E' in calo anche la spesa per il personale: il 33,99% in meno sul totale della spesa corrente, quantificabile in 5,5 milioni di euro in meno rispetto al 2013, 75 milioni in meno rispetto al 2008. Scende inoltre di 112 milioni il debito, toccando così i 450 milioni del 2011. Dopo anni di contrazione, il documento rileva poi un aumento di risorse destinate agli investimenti: dai 177 milioni del 2013 ai 201 di quest'anno. "Alle opere pubbliche saranno destinati 83 milioni e 50 andranno alle manutenzioni straordinarie - ha chiarito ancora Passoni in Sala Rossa - e, cosa importante, il bilancio salvaguarderà le spese relative al welfare, servizi educativi e decentramento". Un salto mortale che l'assessore è riuscito a fare, nonostante il taglio repentino - l'ennesimo - del Governo Renzi: 4,6 milioni di trasferimenti statali che sarebbero dovuti arrivare a Torino e che di fatto non arriveranno. 

Ma Passoni non risparmia le critiche alle operazioni di spending review: "Questo tipo di politica intacca la quantità e la qualità di risorse che i comuni spendono nell'acquisto di servizi, causando ripercussioni occupazionali nell'ambito della cooperazione sociale. Nel 2015 - ha ribadito - punteremo ad un ampliamento del welfare senza che questo porti dei costi aggiuntivi. Torino è sempre stata forte nell'ambito delle politiche sociali ed è giusto che mantenga questa linea".

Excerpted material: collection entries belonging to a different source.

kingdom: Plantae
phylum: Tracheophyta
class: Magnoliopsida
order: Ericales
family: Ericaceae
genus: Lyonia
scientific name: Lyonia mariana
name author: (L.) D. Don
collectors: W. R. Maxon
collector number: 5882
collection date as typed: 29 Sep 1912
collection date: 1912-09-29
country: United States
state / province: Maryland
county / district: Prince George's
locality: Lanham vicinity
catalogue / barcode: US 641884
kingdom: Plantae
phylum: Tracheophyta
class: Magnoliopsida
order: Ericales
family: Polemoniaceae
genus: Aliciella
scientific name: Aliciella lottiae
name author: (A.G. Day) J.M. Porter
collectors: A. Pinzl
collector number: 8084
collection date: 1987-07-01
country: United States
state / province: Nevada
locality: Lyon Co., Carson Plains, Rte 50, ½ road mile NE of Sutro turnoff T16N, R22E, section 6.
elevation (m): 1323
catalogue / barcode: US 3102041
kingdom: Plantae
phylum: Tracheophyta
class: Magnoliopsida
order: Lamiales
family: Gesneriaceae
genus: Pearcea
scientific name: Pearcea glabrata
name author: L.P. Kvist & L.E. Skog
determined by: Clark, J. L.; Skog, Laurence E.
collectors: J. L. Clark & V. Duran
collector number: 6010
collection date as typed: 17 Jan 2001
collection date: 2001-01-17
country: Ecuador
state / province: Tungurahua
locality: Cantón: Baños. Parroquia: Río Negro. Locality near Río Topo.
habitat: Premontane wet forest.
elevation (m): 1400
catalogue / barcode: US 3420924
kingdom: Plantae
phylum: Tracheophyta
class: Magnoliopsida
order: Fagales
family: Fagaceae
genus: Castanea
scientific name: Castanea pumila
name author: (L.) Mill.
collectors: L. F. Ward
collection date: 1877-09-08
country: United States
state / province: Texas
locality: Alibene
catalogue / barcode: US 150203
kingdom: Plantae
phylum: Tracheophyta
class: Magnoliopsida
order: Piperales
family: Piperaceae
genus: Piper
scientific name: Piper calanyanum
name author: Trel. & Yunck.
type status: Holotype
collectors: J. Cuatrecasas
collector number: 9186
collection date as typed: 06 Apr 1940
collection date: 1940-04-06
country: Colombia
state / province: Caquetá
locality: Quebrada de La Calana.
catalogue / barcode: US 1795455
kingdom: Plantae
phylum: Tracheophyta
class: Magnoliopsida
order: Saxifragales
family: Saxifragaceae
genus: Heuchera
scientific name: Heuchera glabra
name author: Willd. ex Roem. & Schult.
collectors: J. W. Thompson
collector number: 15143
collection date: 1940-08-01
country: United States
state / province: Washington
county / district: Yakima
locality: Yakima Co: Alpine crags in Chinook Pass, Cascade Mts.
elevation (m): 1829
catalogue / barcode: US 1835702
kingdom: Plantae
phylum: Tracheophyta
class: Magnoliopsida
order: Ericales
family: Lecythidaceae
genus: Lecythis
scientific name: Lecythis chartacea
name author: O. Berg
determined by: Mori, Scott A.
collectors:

E le voci, in materia di bilancio, si fanno sentire soprattutto dall'opposizione. "Noi chiamiamo bilancio tecnico un documento che di fatto è commissariato per quello che da Roma viene deciso - ha dichiarato Silvio Magliano, vicepresidente del Consiglio Comunale -. Come amministrazione dobbiamo accettare ciò che Governo e Regione mettono in campo. Serve un cambio di mentalità: da esecutrice dell'ordinario ad alleata dei cittadini e di chi ancora investe in questo paese". Ci va giù più pesante Fabrizio Ricca della Lega Nord che, accostando l'immagine del sindaco Fassino e dell'assessore Passoni a  quella di Fantozzi e Filini, per il loro tentativo disperato di far quadrare i conti, ribadisce come "i comuni siano ormai di fatto commissariati da un Governo che impone tagli indiscriminati che rischiano di portare il paese alla macelleria sociale".